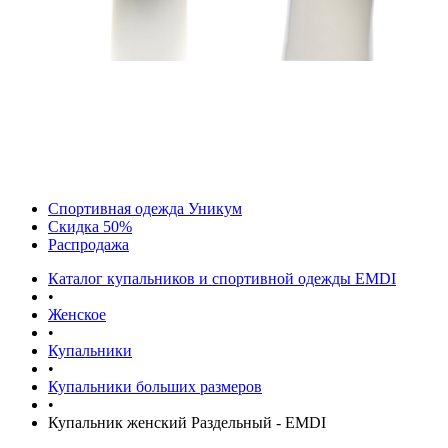
Спортивная одежда Уникум
Скидка 50%
Распродажа
Каталог купальников и спортивной одежды EMDI
•
Женское
•
Купальники
•
Купальники больших размеров
•
Купальник женский Раздельный - EMDI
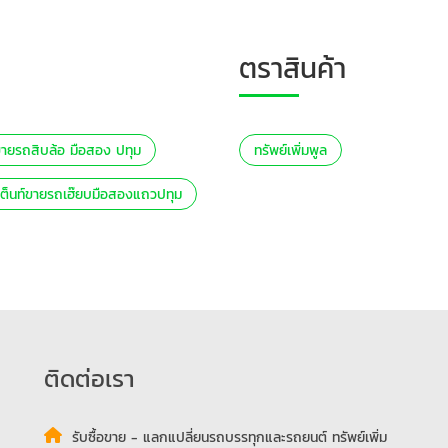
ตราสินค้า
์ขายรถสิบล้อ มือสอง ปทุม
ทรัพย์เพิ่มพูล
เต็นท์ขายรถเฮ๊ยบมือสองแถวปทุม
ติดต่อเรา
รับซื้อขาย - แลกแปลี่ยนรถบรรทุกและรถยนต์ ทรัพย์เพิ่ม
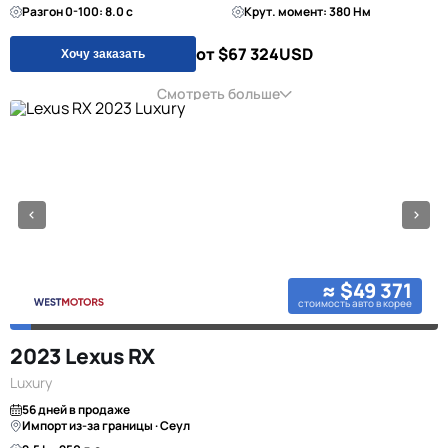
Разгон 0-100: 8.0 с
Крут. момент: 380 Нм
от $67 324
USD
Хочу заказать
Смотреть больше
≈ $49 371
стоимость авто в корее
2023 Lexus RX
Luxury
56 дней в продаже
Импорт из-за границы · Сеул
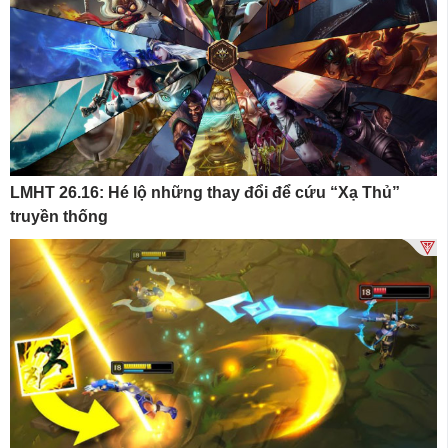
LMHT 26.16: Hé lộ những thay đổi để cứu “Xạ Thủ”
truyền thống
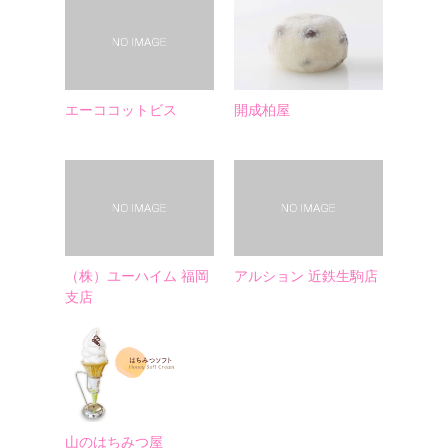
エーココットビス
開成柏屋
（株）ユーハイム 福岡
アルション 近鉄生駒店
支店
山のはちみつ屋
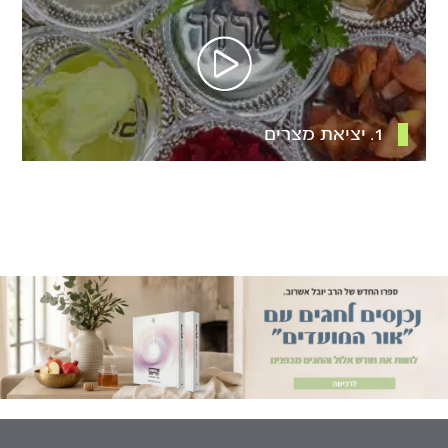
1. יציאת מצרים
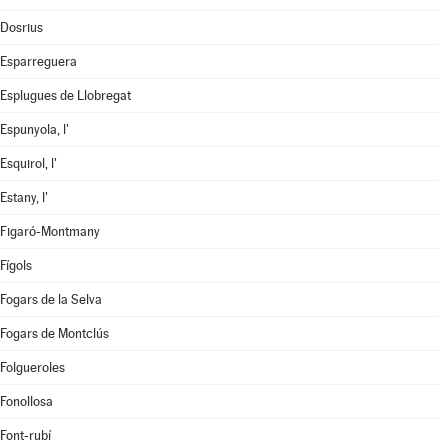
Dosrius
Esparreguera
Esplugues de Llobregat
Espunyola, l'
Esquirol, l'
Estany, l'
Figaró-Montmany
Fígols
Fogars de la Selva
Fogars de Montclús
Folgueroles
Fonollosa
Font-rubí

= = = =

Aim of the task:
The required output is every line from the one containing "Разгон 0-100: 8.0 с" through the last line of the data above, restated exactly and without pictures.

Answer area:
Разгон 0-100: 8.0 с
Крут. момент: 380 Нм
от $67 324
USD
Хочу заказать
Смотреть больше
≈ $49 371
стоимость авто в корее
2023 Lexus RX
Luxury
56 дней в продаже
Импорт из-за границы · Сеул
LMHT 26.16: Hé lộ những thay đổi để cứu “Xạ Thủ”
truyền thống
エーココットビス
開成柏屋
（株）ユーハイム 福岡
アルション 近鉄生駒店
支店
山のはちみつ屋
1. יציאת מצרים
Dosrius
Esparreguera
Esplugues de Llobregat
Espunyola, l'
Esquirol, l'
Estany, l'
Figaró-Montmany
Fígols
Fogars de la Selva
Fogars de Montclús
Folgueroles
Fonollosa
Font-rubí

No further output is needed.